Traveling, the Self, and Life Forces
Still processing too much within, in South Africa.
Listening to: https://open.spotify.com/track/2hQuLyKl9kw15xW2cMeEhO

I’ve been reading stories from Migrations, and ruminating over the work and teachings of Thich Nhat Hanh as I craft this fluid, evolving self of mine. As someone with a bad habit of pouring into others despite herself, I’ve figured at the very least, such a pain had some greater purpose. But in reconciling self vs. selfless tendencies, one of Thich Nhat Hanh’s elementary teachings has given me pause for a while now, in considering how I may best communicate and build with others.
“To love without knowing how to love wounds the person we love. To know how to love someone, we have to understand them. To understand, we need to listen.”
I’ve moved through several transform-instigators over the past few years, and the learnings from a most painful and personal of them re-emerged for me last night in an unexpected social situation.
In an evening of heavy drinking and debauchery at the backpacking lodge I stay in, a fellow traveler told me one of the tipsier young women there was trying to sleep with him, but he really wasn’t keen on it and feared refusing her advances. I hadn’t seen them interact earlier in the evening (or ever before, for that matter), but sure enough not 30 minutes later she planted herself next to him, and in an exchange I likely would not have questioned had it not been for our recent conversation, they began to kiss.

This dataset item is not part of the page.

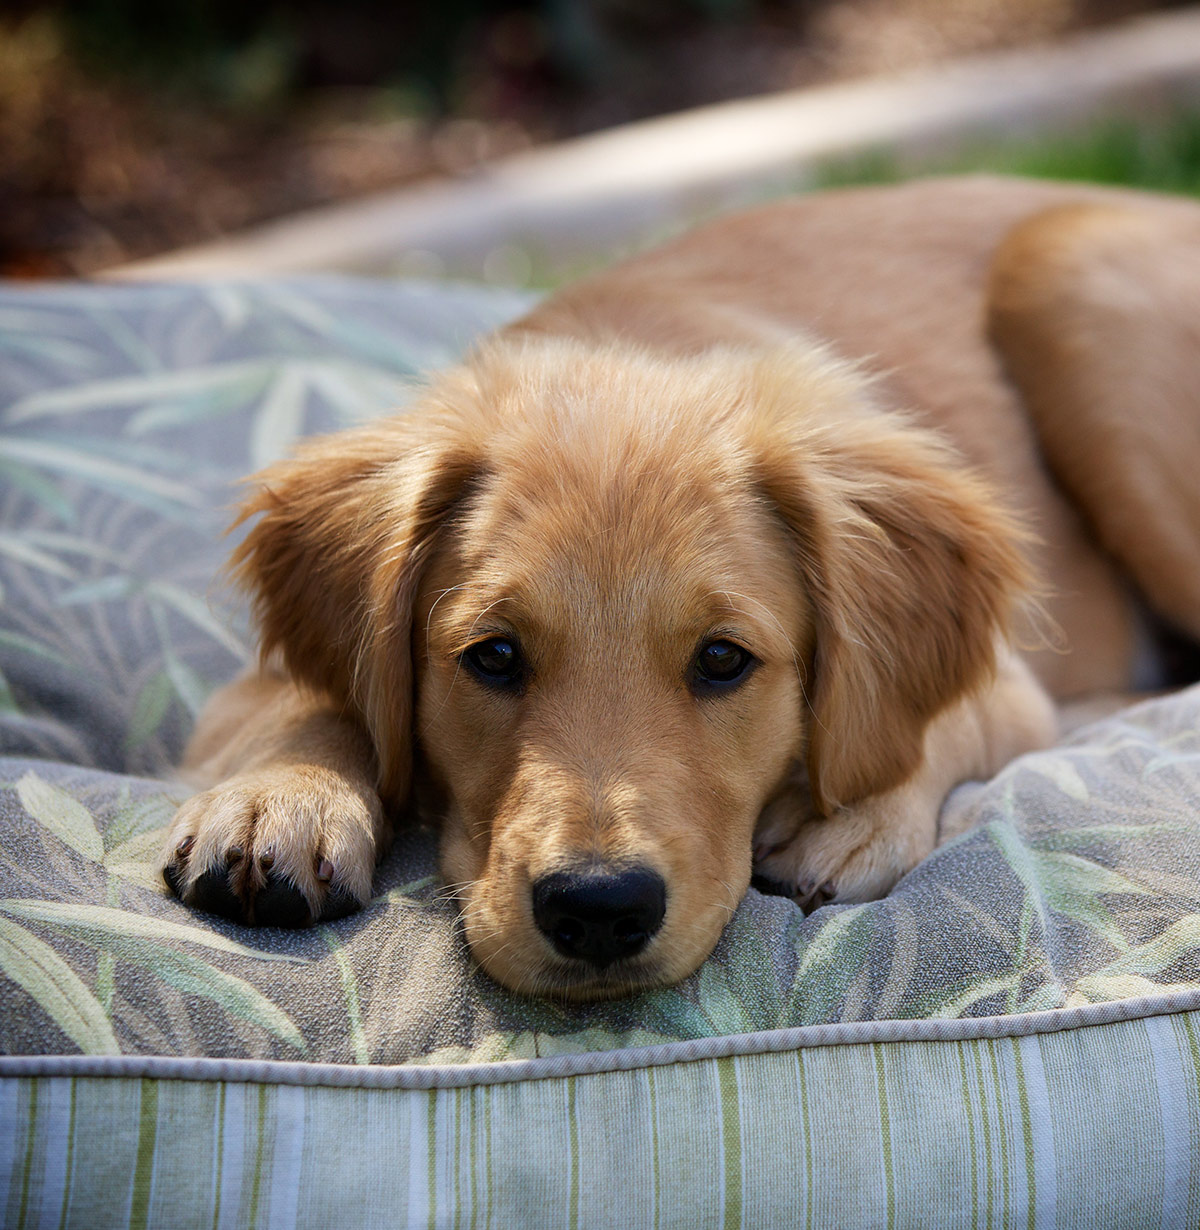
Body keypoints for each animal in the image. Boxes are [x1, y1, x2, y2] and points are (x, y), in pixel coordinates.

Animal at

How often do young adults, teenagers, even children experience this kind of encounter? How many times have I unknowingly enacted this pervasive brand of non-consensual exchange? How ingrained is it within us that our bodies are primarily for the physical pleasure of others — that when regularly objectified humans have desires of their own, that of course the ‘dominant’ partner is interested; for he is always interested. For this is how he discerns how I am of value to him. Yet my own discernment, that I do want, is not received in the manner I am used to being met with, as a receptacle for desire. I can’t see my power, I can’t see my impact, and I am enacting violence.
It has shaken and deeply troubled me to acknowledge my own complicity in such destructive manifestations of ‘love’ — desire, really, for despite the softest intentions, a true life force of love does not enact this kind of dehumanization; a deeply disguised, seemingly innocuous mutation of its counter-force, fear, does. I have observed these two forces as consistent undercurrent of human behavior on varying levels, and I have observed increasingly complex, deceptive, painful manifestations of fear emerge without being recognized for their true nature. They show up as hatred and dehumanization: as white nationalism/Neo-nazism, as rape culture, as the enforcement of rules without consideration of their human value and contextual existence, as the valuing of harmful traditions in the name of love of our predecessors and families. And fear will leverage all of its aligned manifestations, also buried and disguised, to hold firm to power and control, pulling us in along with them with a kind of magnetism we mistake for love: loyalty at all costs, even gratitude for the life that gave you what you have. This is not the nature of the life force of love.
This. is. not. love. And it is not me.
It is my living intention to ride the undercurrent of love with ever-increasing frequency, recognizing that the existence and movements of both forces are omnipresent and flowing through our experiences as human beings.